You do NOT get access to a visible resource unless you have the proper technology to enable its harvesting (this applies to forts as well). Thus settling on stone without knowing Masonry means you only get a +1 hammer in your city; you do not get the stone resource. The only advantage is that once you do get the necessary technology you do not need to spend worker turns building the improvement and a road (though you need to connect the city itself).
 
If you settle on stone and research masonry, does the city tile act as if it has a quarry on it? IE do you get the hammer bonus a quarry offers automatically? If not, I would NEVER settle on top of a resource like that.
 
Mansa Musa is hard to beat in hooking up Iron/Copper.

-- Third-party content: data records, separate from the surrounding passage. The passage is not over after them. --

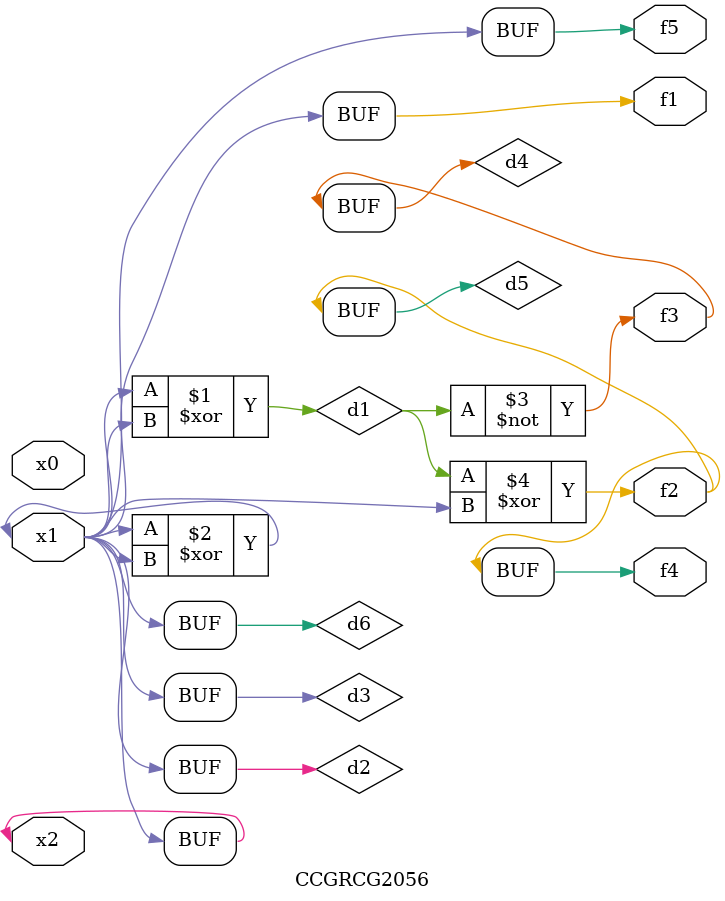
<source format=v>
module CCGRCG2056(
	input x0, x1, x2,
	output f1, f2, f3, f4, f5
);

	wire d1, d2, d3, d4, d5, d6;

	xor (d1, x1, x2);
	buf (d2, x1, x2);
	xor (d3, x1, x2);
	nor (d4, d1);
	xor (d5, d1, d2);
	buf (d6, d2, d3);
	assign f1 = d6;
	assign f2 = d5;
	assign f3 = d4;
	assign f4 = d5;
	assign f5 = d6;
endmodule

</source>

He's the only leader that starts with The Wheel and Mining.

Every games I've played as him gives me Iron or Copper nearby. :D
 
Not how I play. I maximize commerce in the area. If your starting city has all food resources, that may be true. But if you start with gold, silver, etc etc in your fat cross, your research times can be a third less than that. You can't put a general rule for turns to a tech in this game. There are too many variables even right when you start.

True enough, I am just trying to give a more accurate (and somewhat worst case) estimate. I should have stated that the start has no super commerce tiles, and given my technology order I assumed you don't have pottery. Of course financial, oasis, seafood/fishing will speed things up but "worst case" is you have to work a couple of forests early while you chop some land to open up river commerce.

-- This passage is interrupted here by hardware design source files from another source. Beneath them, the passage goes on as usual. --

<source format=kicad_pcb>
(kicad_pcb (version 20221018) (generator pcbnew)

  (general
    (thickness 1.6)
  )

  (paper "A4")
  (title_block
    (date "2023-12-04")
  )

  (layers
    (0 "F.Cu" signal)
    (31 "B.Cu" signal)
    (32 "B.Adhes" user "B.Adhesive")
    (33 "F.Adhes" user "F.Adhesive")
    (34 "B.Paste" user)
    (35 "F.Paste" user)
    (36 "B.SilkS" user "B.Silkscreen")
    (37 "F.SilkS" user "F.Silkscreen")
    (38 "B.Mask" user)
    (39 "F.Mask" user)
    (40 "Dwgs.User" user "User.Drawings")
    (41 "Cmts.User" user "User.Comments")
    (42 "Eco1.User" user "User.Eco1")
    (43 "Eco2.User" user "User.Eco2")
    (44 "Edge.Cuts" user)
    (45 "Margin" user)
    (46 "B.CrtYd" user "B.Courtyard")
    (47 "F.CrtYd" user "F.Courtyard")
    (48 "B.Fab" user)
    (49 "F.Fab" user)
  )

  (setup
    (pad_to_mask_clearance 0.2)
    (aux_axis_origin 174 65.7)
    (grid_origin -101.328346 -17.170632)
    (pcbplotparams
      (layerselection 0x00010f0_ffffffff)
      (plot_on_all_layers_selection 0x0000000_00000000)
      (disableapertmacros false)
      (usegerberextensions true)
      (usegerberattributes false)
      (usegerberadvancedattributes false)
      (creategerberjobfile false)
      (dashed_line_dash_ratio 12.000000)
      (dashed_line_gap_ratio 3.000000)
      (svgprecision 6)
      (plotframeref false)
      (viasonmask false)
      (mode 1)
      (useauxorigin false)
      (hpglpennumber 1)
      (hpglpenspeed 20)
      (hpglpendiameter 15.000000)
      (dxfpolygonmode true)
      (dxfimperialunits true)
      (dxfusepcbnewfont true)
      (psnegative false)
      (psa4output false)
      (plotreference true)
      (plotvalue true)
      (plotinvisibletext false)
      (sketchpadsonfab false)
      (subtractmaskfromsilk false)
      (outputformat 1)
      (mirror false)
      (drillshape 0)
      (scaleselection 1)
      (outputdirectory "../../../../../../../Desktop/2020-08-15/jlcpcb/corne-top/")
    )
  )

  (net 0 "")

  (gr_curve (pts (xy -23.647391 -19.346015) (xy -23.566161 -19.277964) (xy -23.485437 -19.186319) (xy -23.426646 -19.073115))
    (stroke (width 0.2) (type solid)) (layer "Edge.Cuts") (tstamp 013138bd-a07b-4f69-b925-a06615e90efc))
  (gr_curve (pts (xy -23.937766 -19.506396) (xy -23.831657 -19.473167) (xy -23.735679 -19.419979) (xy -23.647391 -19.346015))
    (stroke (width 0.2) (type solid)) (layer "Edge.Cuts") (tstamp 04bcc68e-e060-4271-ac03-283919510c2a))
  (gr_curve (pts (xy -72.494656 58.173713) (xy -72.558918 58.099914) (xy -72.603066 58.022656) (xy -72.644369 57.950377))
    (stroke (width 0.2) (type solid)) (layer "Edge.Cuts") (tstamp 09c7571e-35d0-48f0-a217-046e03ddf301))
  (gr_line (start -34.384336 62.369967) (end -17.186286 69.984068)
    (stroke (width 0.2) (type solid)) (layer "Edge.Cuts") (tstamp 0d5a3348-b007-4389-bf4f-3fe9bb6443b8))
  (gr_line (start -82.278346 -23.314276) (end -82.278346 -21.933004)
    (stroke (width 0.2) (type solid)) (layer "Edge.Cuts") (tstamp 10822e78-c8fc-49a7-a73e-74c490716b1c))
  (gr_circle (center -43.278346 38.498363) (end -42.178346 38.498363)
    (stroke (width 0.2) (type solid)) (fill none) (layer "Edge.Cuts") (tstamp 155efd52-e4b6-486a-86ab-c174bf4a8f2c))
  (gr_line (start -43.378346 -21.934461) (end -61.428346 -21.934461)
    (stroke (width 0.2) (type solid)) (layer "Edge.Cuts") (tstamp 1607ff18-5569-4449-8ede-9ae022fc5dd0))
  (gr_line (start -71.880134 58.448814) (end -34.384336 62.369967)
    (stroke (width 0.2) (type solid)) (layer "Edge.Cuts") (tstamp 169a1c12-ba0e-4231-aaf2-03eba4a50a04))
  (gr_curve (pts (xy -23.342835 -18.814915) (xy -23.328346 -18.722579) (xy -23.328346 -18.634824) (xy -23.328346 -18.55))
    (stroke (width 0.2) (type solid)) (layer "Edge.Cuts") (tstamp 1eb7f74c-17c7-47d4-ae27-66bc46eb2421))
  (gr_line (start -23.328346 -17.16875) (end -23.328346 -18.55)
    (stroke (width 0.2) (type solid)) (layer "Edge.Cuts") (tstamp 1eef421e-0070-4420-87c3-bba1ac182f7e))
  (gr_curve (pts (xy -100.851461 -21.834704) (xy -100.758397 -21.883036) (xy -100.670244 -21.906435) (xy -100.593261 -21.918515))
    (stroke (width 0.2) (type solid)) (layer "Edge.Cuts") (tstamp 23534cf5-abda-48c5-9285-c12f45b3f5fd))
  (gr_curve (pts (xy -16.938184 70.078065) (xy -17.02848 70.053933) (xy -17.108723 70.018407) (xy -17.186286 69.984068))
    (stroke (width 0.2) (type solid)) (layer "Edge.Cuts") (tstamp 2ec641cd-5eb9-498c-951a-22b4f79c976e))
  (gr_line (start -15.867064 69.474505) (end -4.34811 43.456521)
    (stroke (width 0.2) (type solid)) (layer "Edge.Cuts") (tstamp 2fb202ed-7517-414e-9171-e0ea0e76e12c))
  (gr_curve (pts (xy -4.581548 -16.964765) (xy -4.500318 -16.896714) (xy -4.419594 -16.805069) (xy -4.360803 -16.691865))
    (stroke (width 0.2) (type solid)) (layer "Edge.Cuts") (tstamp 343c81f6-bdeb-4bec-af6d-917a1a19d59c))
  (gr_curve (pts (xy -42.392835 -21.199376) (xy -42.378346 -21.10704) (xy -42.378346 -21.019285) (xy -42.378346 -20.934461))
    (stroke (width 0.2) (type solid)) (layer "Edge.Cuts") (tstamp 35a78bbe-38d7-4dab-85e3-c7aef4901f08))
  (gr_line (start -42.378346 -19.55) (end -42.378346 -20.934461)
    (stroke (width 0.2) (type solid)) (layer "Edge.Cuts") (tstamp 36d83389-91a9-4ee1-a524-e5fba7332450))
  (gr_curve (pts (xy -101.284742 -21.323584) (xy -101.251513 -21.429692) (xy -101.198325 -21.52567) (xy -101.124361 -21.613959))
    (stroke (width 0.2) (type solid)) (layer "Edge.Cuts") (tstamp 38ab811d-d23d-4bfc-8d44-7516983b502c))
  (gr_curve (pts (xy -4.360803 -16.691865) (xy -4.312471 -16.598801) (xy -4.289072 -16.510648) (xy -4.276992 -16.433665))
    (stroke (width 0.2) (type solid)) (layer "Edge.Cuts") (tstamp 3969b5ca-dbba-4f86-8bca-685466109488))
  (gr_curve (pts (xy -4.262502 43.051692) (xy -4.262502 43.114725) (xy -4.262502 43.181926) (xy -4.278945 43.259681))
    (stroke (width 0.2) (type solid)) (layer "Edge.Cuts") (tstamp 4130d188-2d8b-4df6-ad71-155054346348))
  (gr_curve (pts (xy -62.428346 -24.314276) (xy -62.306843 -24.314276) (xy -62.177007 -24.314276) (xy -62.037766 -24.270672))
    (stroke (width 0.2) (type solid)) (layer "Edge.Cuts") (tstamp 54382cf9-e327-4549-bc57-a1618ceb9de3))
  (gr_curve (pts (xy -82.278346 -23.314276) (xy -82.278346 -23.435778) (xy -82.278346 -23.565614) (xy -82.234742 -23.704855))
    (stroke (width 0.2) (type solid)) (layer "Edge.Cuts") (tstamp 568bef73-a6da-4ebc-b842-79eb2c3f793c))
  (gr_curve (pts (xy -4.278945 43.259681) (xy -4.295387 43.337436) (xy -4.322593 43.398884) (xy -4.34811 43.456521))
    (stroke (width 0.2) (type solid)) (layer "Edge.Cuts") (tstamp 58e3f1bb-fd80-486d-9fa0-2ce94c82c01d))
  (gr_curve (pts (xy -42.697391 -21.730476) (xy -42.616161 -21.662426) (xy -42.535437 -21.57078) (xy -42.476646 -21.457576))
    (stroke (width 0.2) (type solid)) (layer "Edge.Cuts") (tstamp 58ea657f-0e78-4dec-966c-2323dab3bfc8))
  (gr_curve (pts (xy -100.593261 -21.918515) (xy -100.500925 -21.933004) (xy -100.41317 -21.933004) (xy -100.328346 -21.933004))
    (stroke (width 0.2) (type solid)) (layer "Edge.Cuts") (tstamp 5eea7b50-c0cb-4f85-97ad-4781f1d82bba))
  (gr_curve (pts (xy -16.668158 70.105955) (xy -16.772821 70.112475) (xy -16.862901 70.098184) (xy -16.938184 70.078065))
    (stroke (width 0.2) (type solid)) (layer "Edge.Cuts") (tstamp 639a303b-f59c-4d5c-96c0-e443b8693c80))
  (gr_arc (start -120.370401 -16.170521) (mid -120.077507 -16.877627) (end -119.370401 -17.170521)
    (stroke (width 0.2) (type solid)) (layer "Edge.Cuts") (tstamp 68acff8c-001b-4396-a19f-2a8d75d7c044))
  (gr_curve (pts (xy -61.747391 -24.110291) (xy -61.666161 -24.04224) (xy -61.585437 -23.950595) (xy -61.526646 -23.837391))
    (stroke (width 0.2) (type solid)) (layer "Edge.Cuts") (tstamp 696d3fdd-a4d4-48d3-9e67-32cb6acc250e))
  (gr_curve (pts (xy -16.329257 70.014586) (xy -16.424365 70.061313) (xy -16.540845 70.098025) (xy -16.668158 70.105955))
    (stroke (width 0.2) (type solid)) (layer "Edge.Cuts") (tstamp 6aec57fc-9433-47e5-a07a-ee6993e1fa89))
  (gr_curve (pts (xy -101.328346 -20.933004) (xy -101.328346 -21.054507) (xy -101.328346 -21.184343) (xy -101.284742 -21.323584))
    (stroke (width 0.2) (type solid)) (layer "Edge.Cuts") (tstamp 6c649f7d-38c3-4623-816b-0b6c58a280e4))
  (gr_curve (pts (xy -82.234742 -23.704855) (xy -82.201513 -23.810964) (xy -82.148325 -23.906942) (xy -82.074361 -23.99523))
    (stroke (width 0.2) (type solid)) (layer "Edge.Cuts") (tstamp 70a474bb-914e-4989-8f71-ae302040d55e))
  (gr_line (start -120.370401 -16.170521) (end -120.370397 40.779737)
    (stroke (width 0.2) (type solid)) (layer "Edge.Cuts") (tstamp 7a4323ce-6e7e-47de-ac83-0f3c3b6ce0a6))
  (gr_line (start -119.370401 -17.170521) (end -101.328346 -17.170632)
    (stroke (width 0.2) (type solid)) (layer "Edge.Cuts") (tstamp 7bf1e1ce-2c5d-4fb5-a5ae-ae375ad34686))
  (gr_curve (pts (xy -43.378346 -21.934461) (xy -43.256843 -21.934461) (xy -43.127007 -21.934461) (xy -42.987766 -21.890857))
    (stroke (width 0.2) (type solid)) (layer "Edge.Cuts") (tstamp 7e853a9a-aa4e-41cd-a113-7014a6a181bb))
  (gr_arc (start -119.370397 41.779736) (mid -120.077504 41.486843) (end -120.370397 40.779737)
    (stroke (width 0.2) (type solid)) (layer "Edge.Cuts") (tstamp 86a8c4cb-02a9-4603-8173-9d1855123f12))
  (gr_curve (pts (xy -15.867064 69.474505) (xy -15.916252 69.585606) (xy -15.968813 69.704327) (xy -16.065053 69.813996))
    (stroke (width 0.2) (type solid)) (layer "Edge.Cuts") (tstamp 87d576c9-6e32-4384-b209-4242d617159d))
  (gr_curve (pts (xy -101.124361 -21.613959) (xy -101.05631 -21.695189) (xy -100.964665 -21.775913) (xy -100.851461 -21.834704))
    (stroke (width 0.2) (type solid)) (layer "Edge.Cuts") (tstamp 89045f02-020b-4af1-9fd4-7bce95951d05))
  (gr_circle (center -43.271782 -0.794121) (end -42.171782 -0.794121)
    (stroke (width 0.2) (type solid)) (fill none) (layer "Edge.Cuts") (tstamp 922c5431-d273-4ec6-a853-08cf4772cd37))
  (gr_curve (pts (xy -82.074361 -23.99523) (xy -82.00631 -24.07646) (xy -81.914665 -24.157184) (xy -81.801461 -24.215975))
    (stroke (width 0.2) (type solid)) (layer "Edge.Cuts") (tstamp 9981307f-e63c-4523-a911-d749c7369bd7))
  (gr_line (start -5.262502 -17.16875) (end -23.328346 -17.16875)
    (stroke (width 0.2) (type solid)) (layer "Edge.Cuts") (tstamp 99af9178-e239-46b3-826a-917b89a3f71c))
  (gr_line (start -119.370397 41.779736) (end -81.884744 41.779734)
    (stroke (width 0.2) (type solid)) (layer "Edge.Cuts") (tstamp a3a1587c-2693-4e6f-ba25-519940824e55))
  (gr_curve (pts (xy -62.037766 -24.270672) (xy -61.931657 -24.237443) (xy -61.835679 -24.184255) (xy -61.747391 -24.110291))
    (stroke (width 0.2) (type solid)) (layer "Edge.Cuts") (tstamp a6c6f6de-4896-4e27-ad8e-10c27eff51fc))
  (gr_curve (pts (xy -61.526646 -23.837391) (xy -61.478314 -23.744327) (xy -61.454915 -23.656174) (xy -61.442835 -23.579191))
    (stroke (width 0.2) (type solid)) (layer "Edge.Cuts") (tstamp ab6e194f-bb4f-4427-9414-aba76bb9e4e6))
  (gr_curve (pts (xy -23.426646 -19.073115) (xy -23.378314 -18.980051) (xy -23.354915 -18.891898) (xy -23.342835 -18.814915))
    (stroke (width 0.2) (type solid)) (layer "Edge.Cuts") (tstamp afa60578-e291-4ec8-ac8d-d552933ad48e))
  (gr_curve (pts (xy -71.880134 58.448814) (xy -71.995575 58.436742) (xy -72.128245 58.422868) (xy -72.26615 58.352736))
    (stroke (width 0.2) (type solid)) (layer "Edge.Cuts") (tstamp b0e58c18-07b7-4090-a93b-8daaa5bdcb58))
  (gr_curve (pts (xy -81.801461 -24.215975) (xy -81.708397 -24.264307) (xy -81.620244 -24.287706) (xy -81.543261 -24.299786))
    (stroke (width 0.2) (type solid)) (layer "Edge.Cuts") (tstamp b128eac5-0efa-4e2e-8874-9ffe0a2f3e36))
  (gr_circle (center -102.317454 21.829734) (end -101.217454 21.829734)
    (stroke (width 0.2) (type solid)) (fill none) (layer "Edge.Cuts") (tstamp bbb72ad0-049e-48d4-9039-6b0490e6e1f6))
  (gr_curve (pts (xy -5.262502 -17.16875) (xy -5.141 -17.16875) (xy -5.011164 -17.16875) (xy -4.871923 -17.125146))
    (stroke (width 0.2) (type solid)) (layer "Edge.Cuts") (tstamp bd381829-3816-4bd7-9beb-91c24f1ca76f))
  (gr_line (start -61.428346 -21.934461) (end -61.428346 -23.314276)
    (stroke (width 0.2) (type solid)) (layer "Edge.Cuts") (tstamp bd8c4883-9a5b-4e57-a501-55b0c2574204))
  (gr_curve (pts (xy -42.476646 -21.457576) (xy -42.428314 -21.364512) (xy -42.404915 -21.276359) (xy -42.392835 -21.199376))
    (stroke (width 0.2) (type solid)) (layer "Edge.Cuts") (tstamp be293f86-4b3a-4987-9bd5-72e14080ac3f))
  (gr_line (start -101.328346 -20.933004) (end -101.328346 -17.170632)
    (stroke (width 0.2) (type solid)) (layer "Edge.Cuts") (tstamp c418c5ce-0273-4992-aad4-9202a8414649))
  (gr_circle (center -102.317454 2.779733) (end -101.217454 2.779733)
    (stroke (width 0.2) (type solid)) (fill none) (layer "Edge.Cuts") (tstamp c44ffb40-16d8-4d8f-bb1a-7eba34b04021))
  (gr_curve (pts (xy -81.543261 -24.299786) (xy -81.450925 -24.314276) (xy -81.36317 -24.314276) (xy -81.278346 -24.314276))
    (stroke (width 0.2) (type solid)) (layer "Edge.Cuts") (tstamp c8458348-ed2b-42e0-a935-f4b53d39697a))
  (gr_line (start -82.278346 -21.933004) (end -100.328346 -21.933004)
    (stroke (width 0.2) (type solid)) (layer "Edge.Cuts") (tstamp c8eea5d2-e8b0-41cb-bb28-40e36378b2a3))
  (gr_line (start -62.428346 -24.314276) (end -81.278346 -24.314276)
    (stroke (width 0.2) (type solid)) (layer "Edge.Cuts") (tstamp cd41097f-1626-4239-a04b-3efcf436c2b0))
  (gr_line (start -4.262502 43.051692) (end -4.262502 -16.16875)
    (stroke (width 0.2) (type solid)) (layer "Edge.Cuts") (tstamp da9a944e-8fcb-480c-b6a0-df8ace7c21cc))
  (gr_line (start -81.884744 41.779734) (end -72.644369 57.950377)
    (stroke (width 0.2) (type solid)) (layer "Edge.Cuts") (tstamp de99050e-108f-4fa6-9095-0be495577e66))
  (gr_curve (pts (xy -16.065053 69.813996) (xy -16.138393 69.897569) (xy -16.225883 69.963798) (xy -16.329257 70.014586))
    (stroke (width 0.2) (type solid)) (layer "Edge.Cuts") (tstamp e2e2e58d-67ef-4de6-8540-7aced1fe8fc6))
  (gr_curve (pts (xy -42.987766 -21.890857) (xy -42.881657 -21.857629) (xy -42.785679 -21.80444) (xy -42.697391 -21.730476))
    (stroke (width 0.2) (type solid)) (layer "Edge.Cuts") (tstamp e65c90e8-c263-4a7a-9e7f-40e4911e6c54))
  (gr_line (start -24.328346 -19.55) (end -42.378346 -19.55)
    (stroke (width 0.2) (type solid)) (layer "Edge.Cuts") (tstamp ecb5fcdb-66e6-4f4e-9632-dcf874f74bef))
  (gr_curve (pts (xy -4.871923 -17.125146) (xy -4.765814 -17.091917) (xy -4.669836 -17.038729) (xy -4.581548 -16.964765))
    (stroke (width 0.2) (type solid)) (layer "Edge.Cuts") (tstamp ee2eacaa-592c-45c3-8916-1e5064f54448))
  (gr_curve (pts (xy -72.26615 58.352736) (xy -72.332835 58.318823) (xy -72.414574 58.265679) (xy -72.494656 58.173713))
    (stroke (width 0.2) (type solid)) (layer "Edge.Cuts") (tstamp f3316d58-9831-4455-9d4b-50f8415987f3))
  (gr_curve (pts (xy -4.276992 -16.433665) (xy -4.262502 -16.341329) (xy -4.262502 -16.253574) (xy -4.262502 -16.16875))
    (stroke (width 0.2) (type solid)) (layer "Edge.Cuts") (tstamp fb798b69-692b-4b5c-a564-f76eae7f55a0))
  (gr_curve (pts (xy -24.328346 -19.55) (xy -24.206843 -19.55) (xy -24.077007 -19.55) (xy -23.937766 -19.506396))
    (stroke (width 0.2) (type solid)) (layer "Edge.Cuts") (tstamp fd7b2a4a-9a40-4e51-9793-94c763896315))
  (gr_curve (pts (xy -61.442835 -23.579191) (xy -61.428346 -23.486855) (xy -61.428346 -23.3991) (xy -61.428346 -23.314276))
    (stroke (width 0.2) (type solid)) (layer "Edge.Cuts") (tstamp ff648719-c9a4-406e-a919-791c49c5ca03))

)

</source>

Even with gold/silver in the fat cross you need to spend 30 turns to get a worker then 12 (15?) more to build a mine. With Iron Working considering these worked improved tiles reasonable but if your starting techs are farming/mining and immediately research animal husbandry and bronze working you are not going to be working an improved gold mine or water tiles; otherwise you need 10-20 turns to research pre-requisites as well. I still think your 40-50 turns wasted number is low even in a best case scenario but I'll leave the best-case scenario math up to you or someone else who feels so inclined.
 
That is a really bad situation you are going on. At that point it doesn't matter how many turns you spent. A restart is viable. No luxury resource tiles/copper/iron/horses AND a civ that doesn't start with mining? WOW!

I get your point though.
 
I run resourceless armies all the time... But I'm also a bit of a protective fanatic. REX early, buckle down with archers, get my hands on longbows and catapults ASAP. Sure, you've got a bit of a wait, but longbows and construction aren't THAT far off...
 
Protective is really the answer to that, though. If you don't have Prot trait, You can only really get CG I archers before feudalism (or Theocracy). Until then, you have to really pump out archer units to fend off barbs and dissuade a violent neighbor who has axemen and swordsmen and potentially horse archers as well. That's a lot of hammers devoted to defense. After all is said and done, isn't it just less frustrating to restart? I guess at that point, it's a personal question. Some people want to really stick it out as long as possible, others (like me) would rather restart.
 
If you settle on stone and research masonry, does the city tile act as if it has a quarry on it? IE do you get the hammer bonus a quarry offers automatically? If not, I would NEVER settle on top of a resource like that.

No it does not. It acts like a fort in that you get the natural tile yields (i.e., no improvements) but still get access to the actual resource (i.e., stone).

The way I look at it I must have a convincing reason to settle on a resource otherwise I will settle near it and build the proper improvement.